Federal officials said Tuesday that 35 years of legal protection and habitat restoration efforts had brought the tern back from the brink of extinction.
“Dozens of states, federal agencies, tribes, businesses and conservation groups have worked tirelessly over the course of three decades to successfully recover these birds,” U.S. Fish and Wildlife Service Aurelia Skipwith said.
The smallest members of the tern family, they feed mostly on small fish and build nests on the ground. While most least terns are considered seabirds, some species live by rivers, lakes and wetlands.
Their most important nesting areas are along more than 2,800 miles (4,500 kilometers) of river channels in the Great Plains and the Lower Mississippi Valley. They migrate to the Caribbean and South America for the winter.
Their numbers plummeted in the late 19th and early 20th centuries when their feathers became a popular feature of women’s hats.
Then came a wave of dam and levee construction and other engineering measures to control Middle America’s great rivers — particularly the Missouri and the Mississippi. Those structures wiped out much of the bird’s shoreline habitat.
When listed as endangered in 1985 as a distinct population segment, fewer than 2,000 interior least terns remained, along with a few dozen nesting sites.
The Army Corps of Engineers played a key role in the bird’s recovery, changing river management strategies and placing dredged material to create new nesting and dwelling spots for terns and other imperiled shorebirds such as the piping plover.
The steps paid off. The interior least tern’s population is now estimated at more than 18,000, with about 480 nesting sites available in 18 states.
The Endangered Species Act requires the Fish and Wildlife Service to monitor the tern for at least five years to make sure its numbers remain stable.

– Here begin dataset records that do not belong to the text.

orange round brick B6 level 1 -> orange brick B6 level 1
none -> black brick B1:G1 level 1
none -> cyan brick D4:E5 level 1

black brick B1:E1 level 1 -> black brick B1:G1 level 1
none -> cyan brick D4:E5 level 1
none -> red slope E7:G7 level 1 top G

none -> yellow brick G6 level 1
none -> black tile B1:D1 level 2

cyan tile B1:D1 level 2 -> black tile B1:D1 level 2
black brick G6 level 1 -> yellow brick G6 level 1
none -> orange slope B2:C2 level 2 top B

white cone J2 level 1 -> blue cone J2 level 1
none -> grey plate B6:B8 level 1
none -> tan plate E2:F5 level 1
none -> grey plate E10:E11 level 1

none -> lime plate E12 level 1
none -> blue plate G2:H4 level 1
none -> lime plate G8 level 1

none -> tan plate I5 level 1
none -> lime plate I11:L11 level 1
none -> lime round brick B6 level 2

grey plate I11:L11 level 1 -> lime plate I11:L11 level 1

The engineering changes have drawn criticism and legal action from some Missouri River farmers, who contend they have worsened flooding since the mid-2000s.

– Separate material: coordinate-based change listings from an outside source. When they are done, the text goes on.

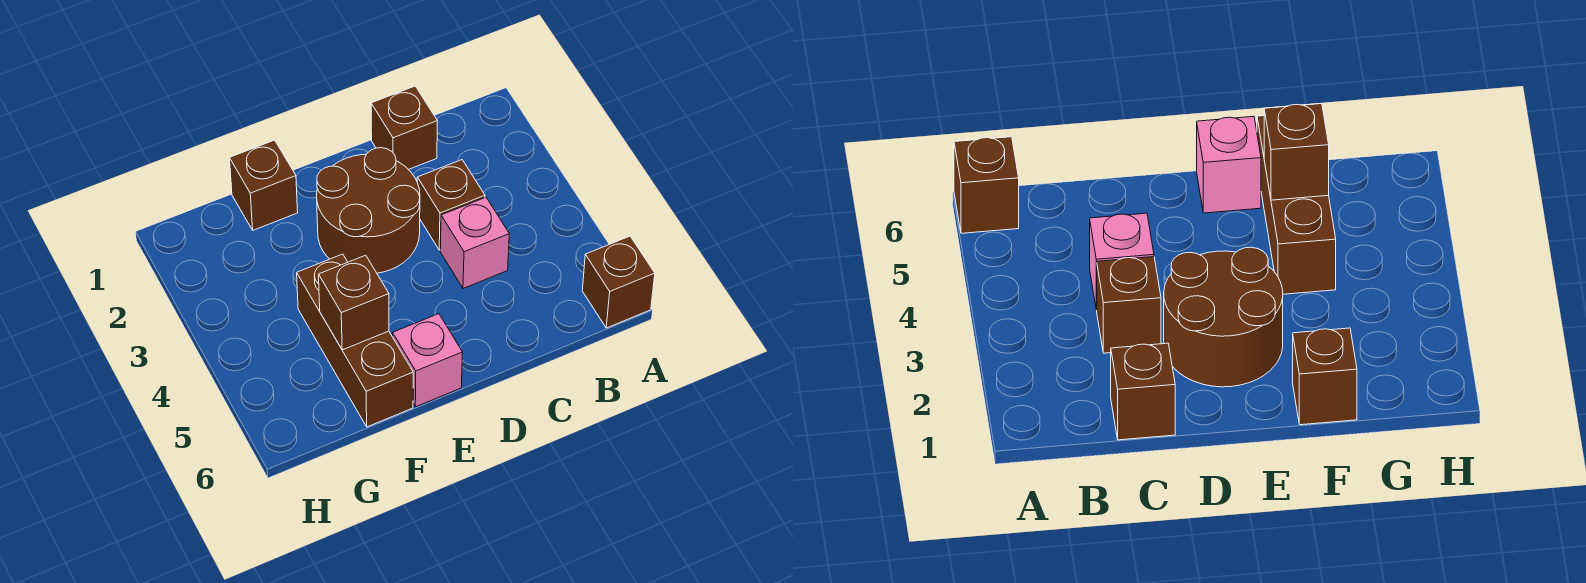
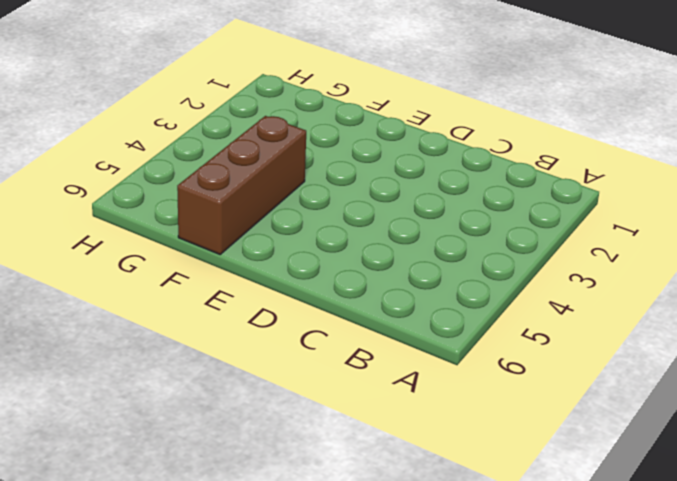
none -> brown brick A6 level 1
none -> brown brick C1 level 1

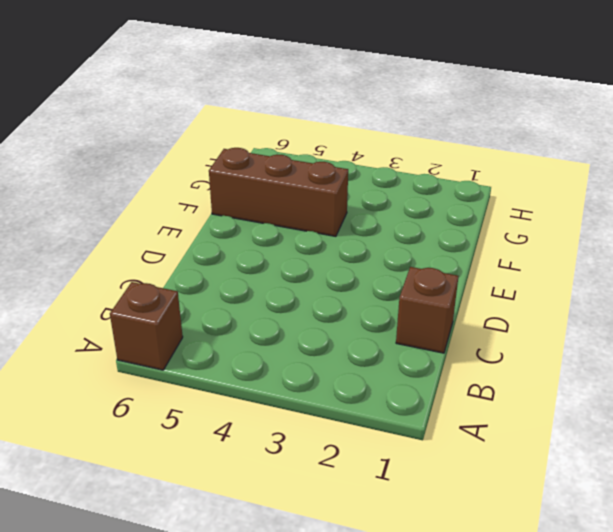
none -> brown brick C3 level 1
none -> pink brick C4 level 1

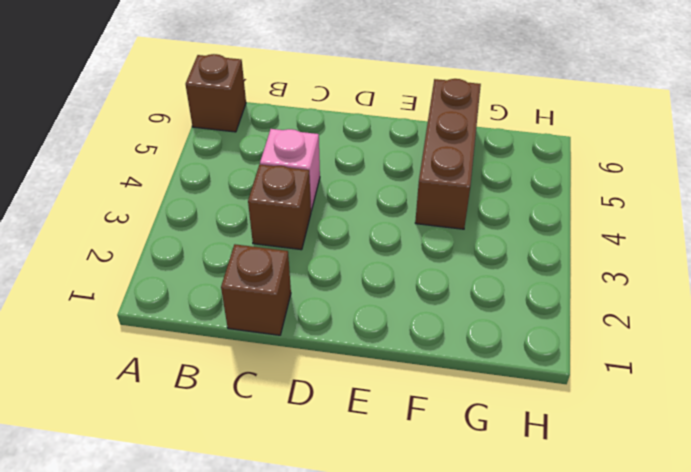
none -> brown round brick D2:E3 level 1
none -> pink brick E6 level 1

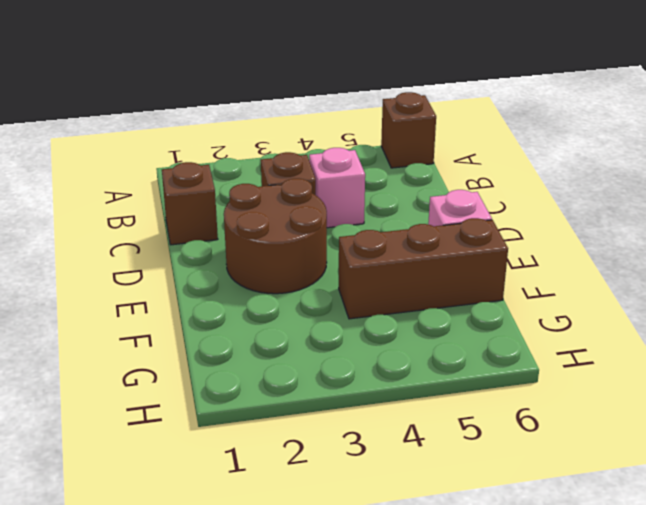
none -> brown brick F1 level 1
none -> brown brick F5 level 2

But the Army Corps says it will continue conservation and monitoring efforts in an area affecting about 80% of the tern’s breeding population.

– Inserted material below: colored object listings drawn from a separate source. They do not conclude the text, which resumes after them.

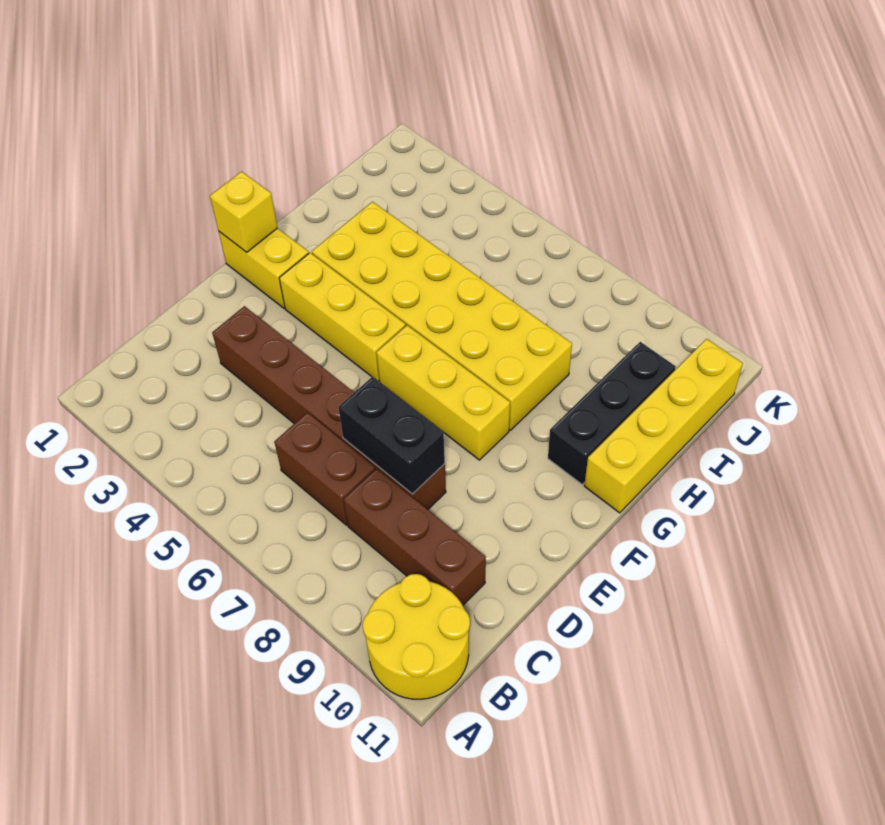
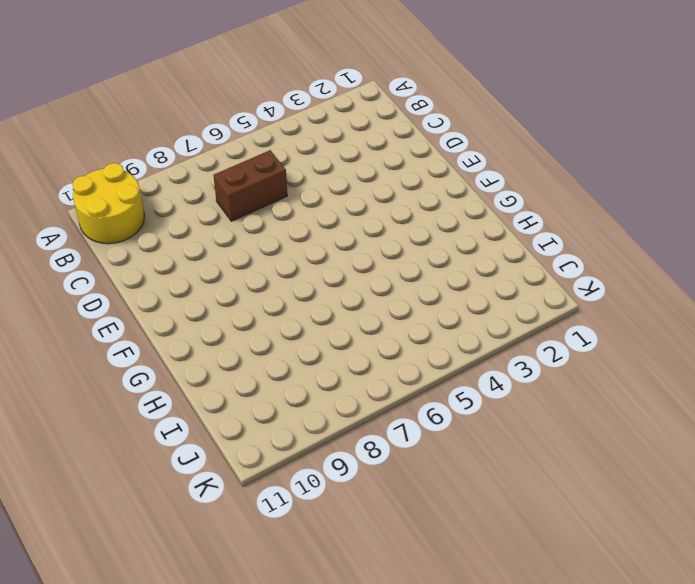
none -> brown brick C8:C10 level 1
none -> brown brick D3:D8 level 1
none -> yellow brick F1:F2 level 1

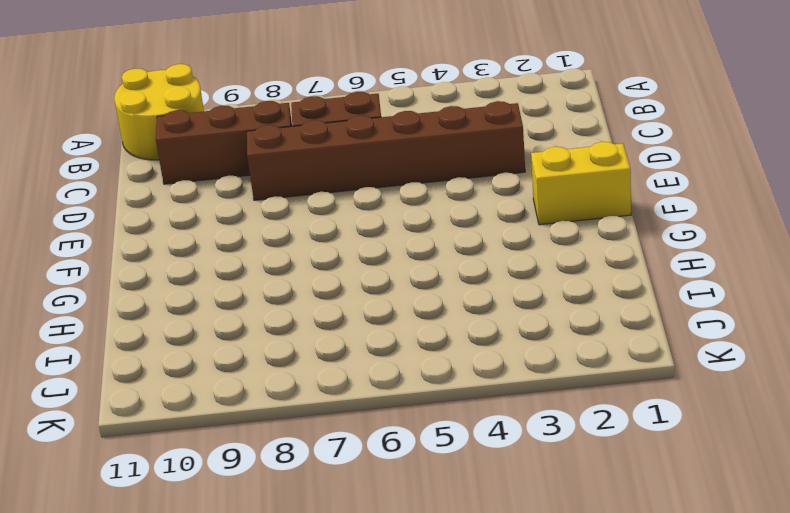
none -> yellow brick F3:F5 level 1
none -> yellow brick F6:F8 level 1
none -> yellow brick G3:H8 level 1

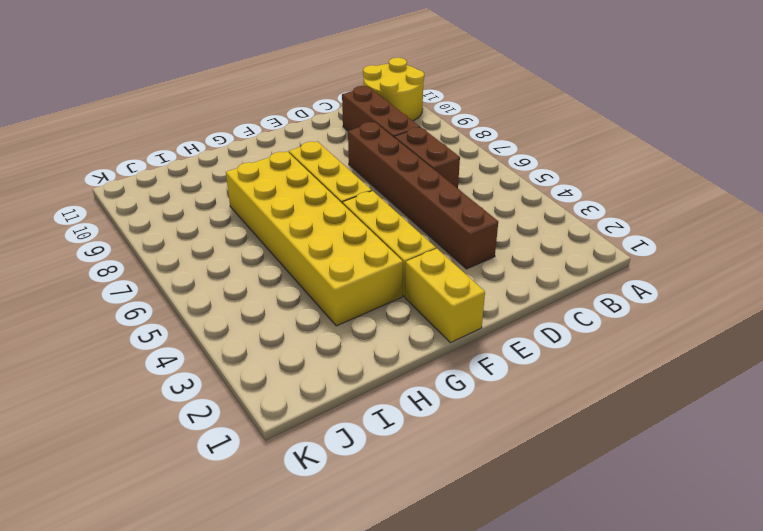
none -> black brick G10:I10 level 1
none -> yellow brick G11:J11 level 1
none -> black brick D7:D8 level 2

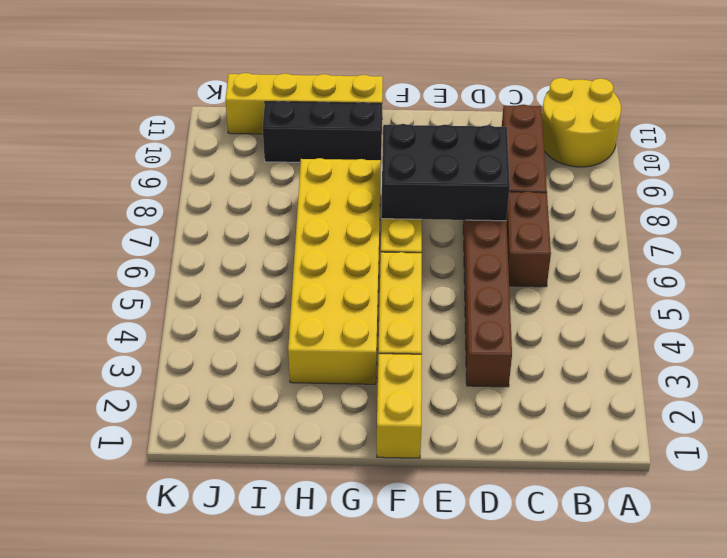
black brick D7:F8 level 2 -> black brick D7:D8 level 2
none -> yellow brick F1 level 2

Its partnership with other agencies and nonprofits has shown that “we can protect and recover an endangered species while continuing to provide critical navigation and flood control benefits to the nation,” said Major General Diana Holland, Commander of the Mississippi Valley Division of the Corps.
The Corps and the Fish and Wildlife Service teamed with the American Bird Conservancy to develop a computer modeling system to track the bird’s status with and without continued management in certain areas.
Environmental groups that sometimes have opposed dropping species from the endangered list supported the removal of the interior least tern.
“We consider it an Endangered Species Act success story for sure,” said Noah Greenwald of the Center for Biological Diversity.
But he cautioned that vigilance was needed to make sure the bird’s river habitat remains secure.
“Scientists are warning that we’re in danger of losing 1 million species to extinction,” Greenwald said. “Efforts to manage rivers in a more natural way are the kinds of things we need to do to avoid the extinction crisis.”